Define a constant coil matrix C = [[1, 1, 1], [1, 1, -1], [1, -1, 1], [1, -1, -1]] which is ideal coil output matrix.

In each iteration, the output matrix O_{k} is defined as (note @ is the matmul operator):
O_{k} = C @ A_{k}
where A_{k} is a 3x3 matrix. A_{-1} is identity matrix.

At the end of each iteration, a sensing matrix is calculated in dimensions sensedDOF x excitedDOF, S_{k}

For next iteration, A_{k+1} is calcualted by:
A_{k+1} = A_{k} - b * (S_{k} - I)
where I is the identity matrix.

At convergence, the sensing matrix would become same as identity and matrix A will stop updating.

For this run, we kept the parameter b to be 0.05. This is similar to the K_{P} parameter in PID loops. It should be between 0 and 1.

Since b value was small enough to allow for convergence from the inital point, but later it slowed down the process a lot.

Ideally, we should figure out a way to increase this paramter when the coil has been balanced somewhat, to increase the speed of the algorithm.

Secondly, we have a code which excites all DOFs at different frequencies directly using excitation channels in coil output matrix using awg.py. But for some reason, the excitation channel for 4th row in the output matrix column only connects intermittantly. Because of this, we can't use this method reliably yet. We can investigate more into it if suggested.

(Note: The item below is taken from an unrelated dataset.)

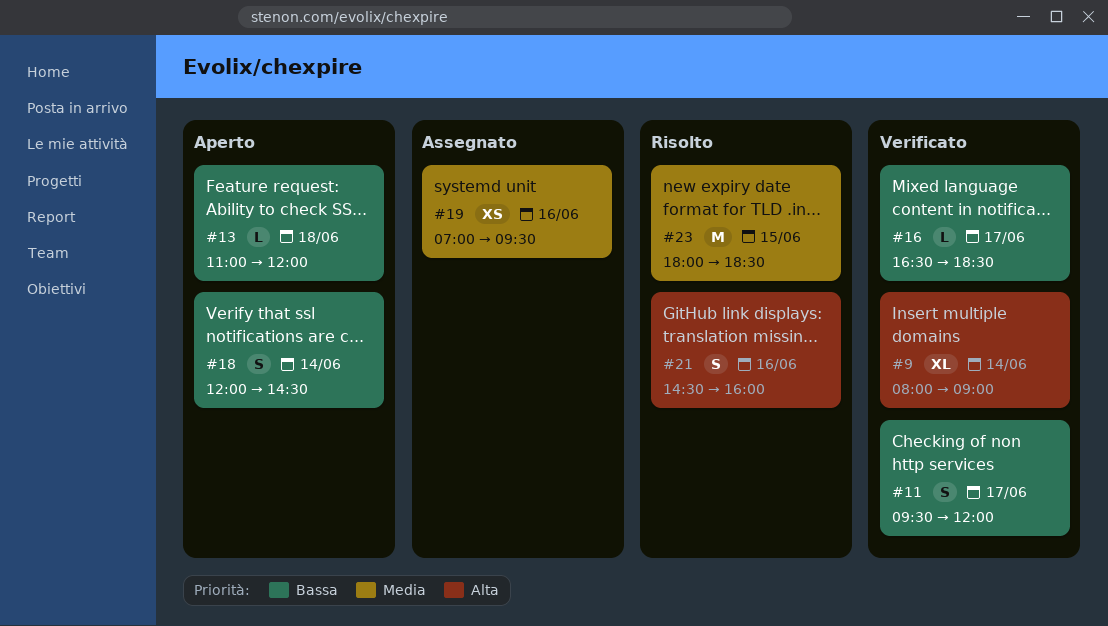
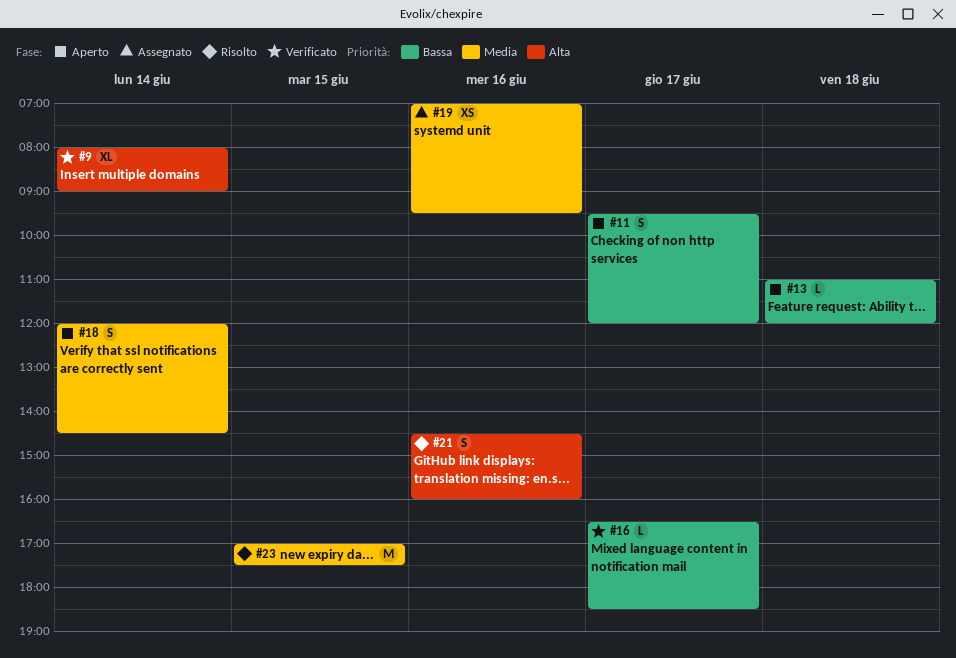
#11, status: Verificato -> Aperto
#18, priority: Bassa -> Media
#23, begins: 18:00 -> 17:00
#23, ends: 18:30 -> 17:30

Balancing characteristics:

Attachment 1 shows how the distance of sensing matrix falls as iterations increase. We only ran for 50 iterations.

Attachment 2 shows how different off-diagonal terms of sensing matrix decreased.

Note that POS -> PIT, POS -> YAW and PIT-YAW have settled down to the noise floor.

The noise floor can be improved by increasing the excitation amplitude and/or increasing the duration of measurement.

Attachment 3 shows the evolution of sensing matrix as iterations move.

Final balanced output matrix:

Final balanced output coil matrix for MC2

POS

PIT

YAW

COILS

1.02956

1.13053

1.19116

UL

1.01210

1.09188

-0.74832

UR

0.98737

-0.85502

0.70485

LR

0.96991

-0.89366

-1.23463

LR

Final Sensing Matrix

Exc POS

Exc PIT

Exc YAW

Sens POS

1

-2.96e-2

8.00e-3

Sens PIT

8.58e-4

1

-4.84e-3

Sens YAW

5.97e-4

-1.15e-3

1

Code features and next:

Majority of the code is in two files: scripts/SUS/OutMatCalc/MC2crossCoupleTest.py and scripts/SUS/OutMatCalc/crossCoupleTest.py .

The code runs from start to end without human involevement and restores the state of channels in any case (error, kyboard interrupt, end of code) using finally statement.

Currently, each excitation is done one at a time through LockIn1. As mentioned above, this can be sped up 3 times if we get the awg.py to work reliably.

The complete code is in python3 and currently is run through native python3 on allegra (a new debian10 workstation with latest cds-workstation installed).

The code can be easily generalized for balancing any optic. Please let us know if we should work on making the generalized optic.

We're also working on thinking about increasing b as iterations move forward and the error signal becomes smaller.

We can also include the uncertainty in the Sensing matrix measurement to provide a weighted feedback. That way, we can probably increase b more.